*** LISTED RECORDS ***
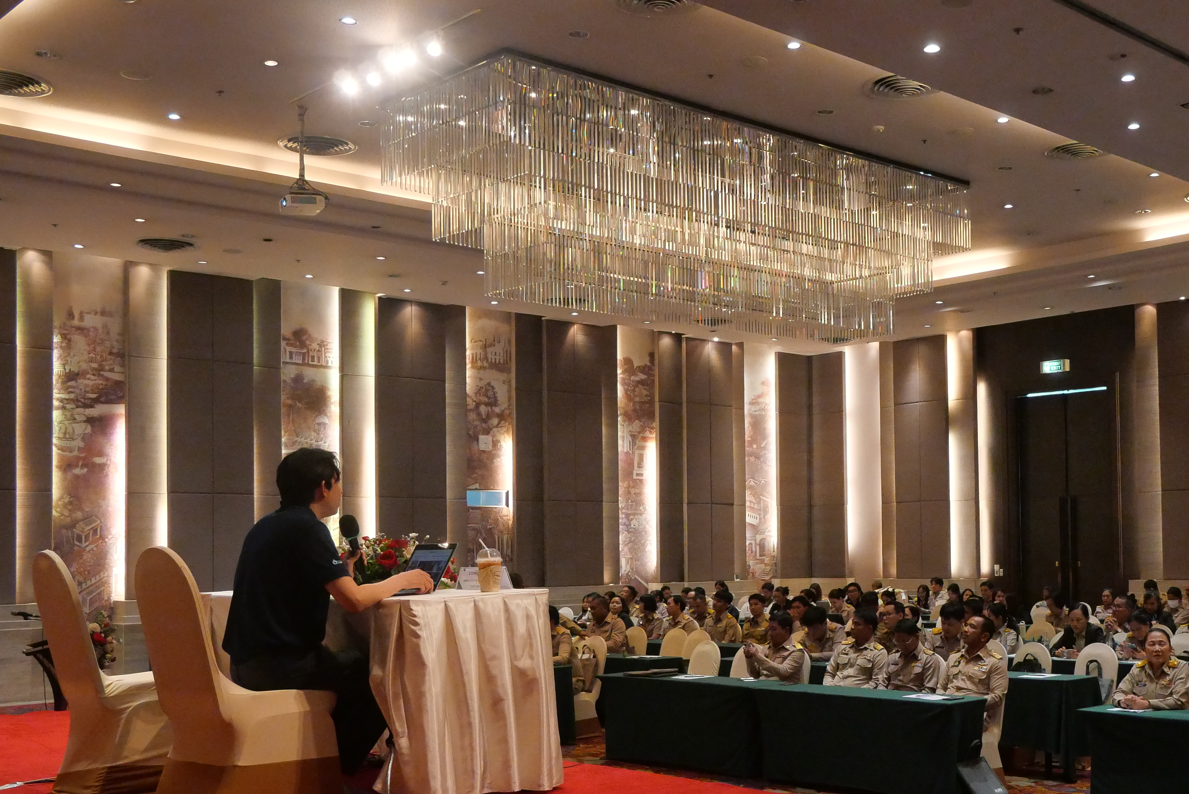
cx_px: 762
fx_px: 1355
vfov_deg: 32.5
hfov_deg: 46.8
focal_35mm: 41
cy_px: 504
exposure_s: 1/200
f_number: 5
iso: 3200
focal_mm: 14
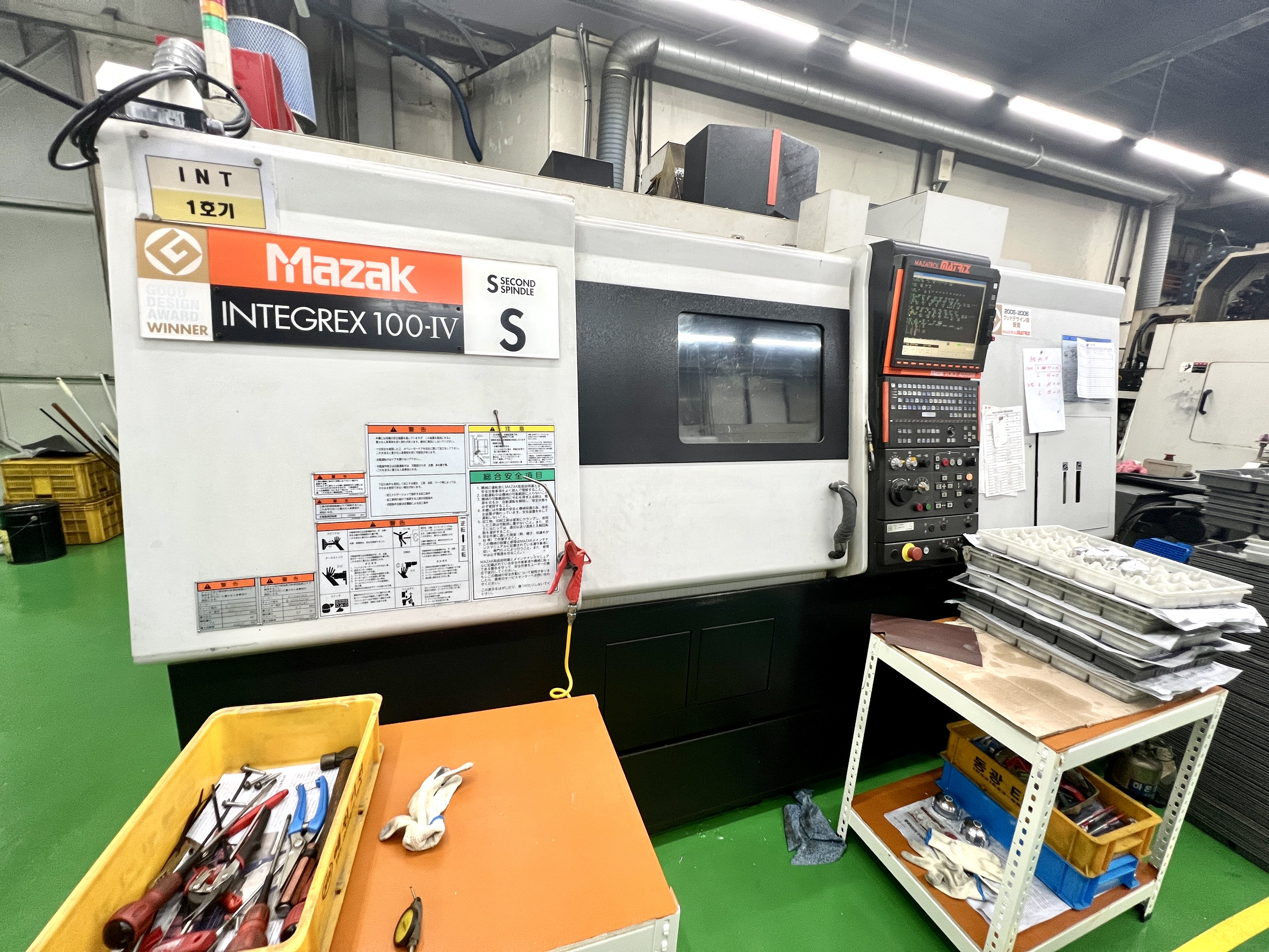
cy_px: 476
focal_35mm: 13
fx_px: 477
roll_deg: -2.4
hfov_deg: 106.2
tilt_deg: -11.4
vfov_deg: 89.9
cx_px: 634
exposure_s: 1/120
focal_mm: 1.57
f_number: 1.8
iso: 160
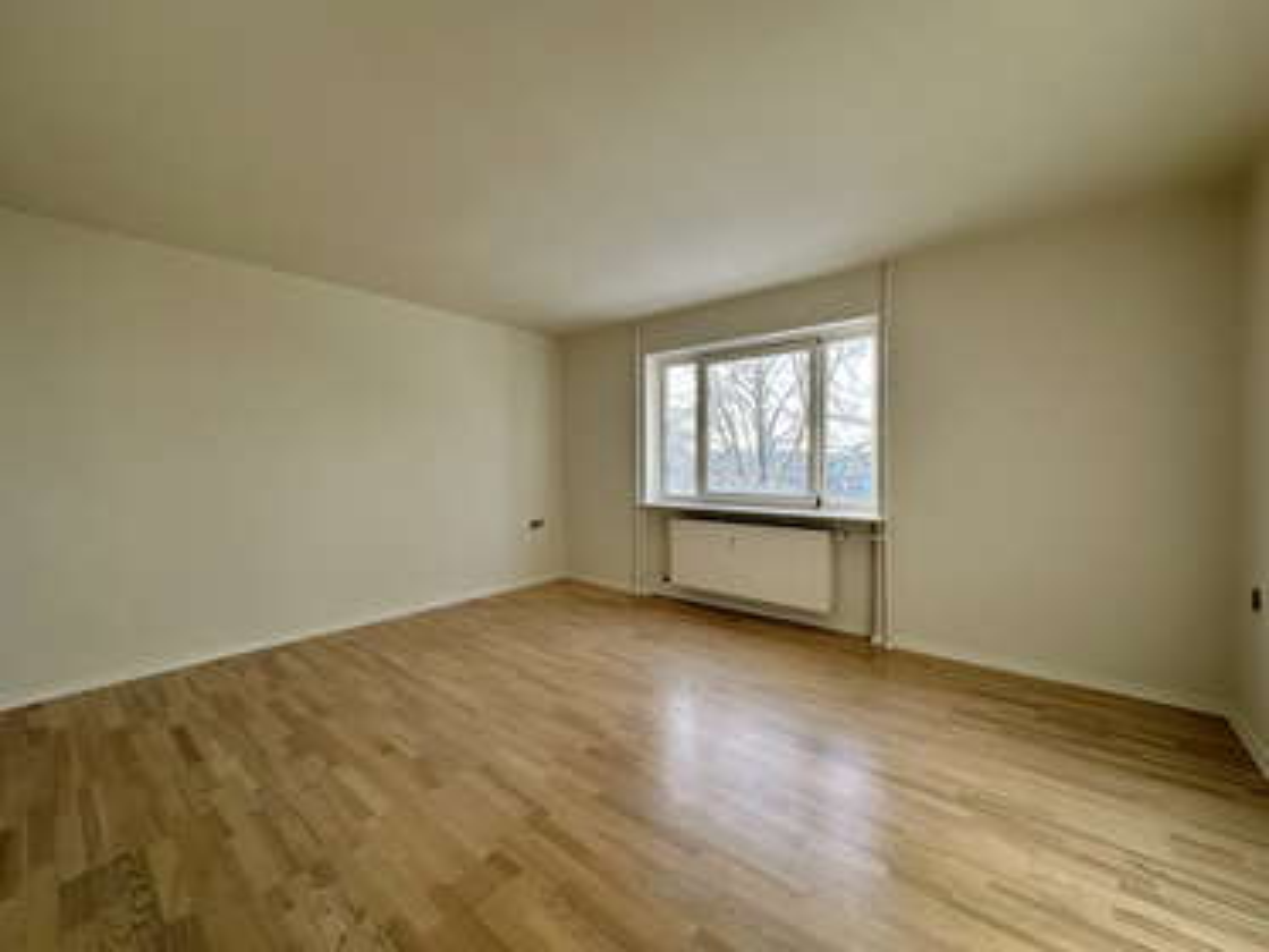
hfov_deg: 102.0
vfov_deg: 85.7
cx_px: 634
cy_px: 476
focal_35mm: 14
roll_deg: +0.6
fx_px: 513
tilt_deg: -0.9
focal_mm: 2.22
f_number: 2.2
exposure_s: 1/223
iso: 40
*** End of LISTED RECORDS ***
## YOUR OBJECTIVE
Give back the full listing exactly as written, only without its pictures.

## EXERCISE OUTPUT
cx_px: 762
fx_px: 1355
vfov_deg: 32.5
hfov_deg: 46.8
focal_35mm: 41
cy_px: 504
exposure_s: 1/200
f_number: 5
iso: 3200
focal_mm: 14
cy_px: 476
focal_35mm: 13
fx_px: 477
roll_deg: -2.4
hfov_deg: 106.2
tilt_deg: -11.4
vfov_deg: 89.9
cx_px: 634
exposure_s: 1/120
focal_mm: 1.57
f_number: 1.8
iso: 160
hfov_deg: 102.0
vfov_deg: 85.7
cx_px: 634
cy_px: 476
focal_35mm: 14
roll_deg: +0.6
fx_px: 513
tilt_deg: -0.9
focal_mm: 2.22
f_number: 2.2
exposure_s: 1/223
iso: 40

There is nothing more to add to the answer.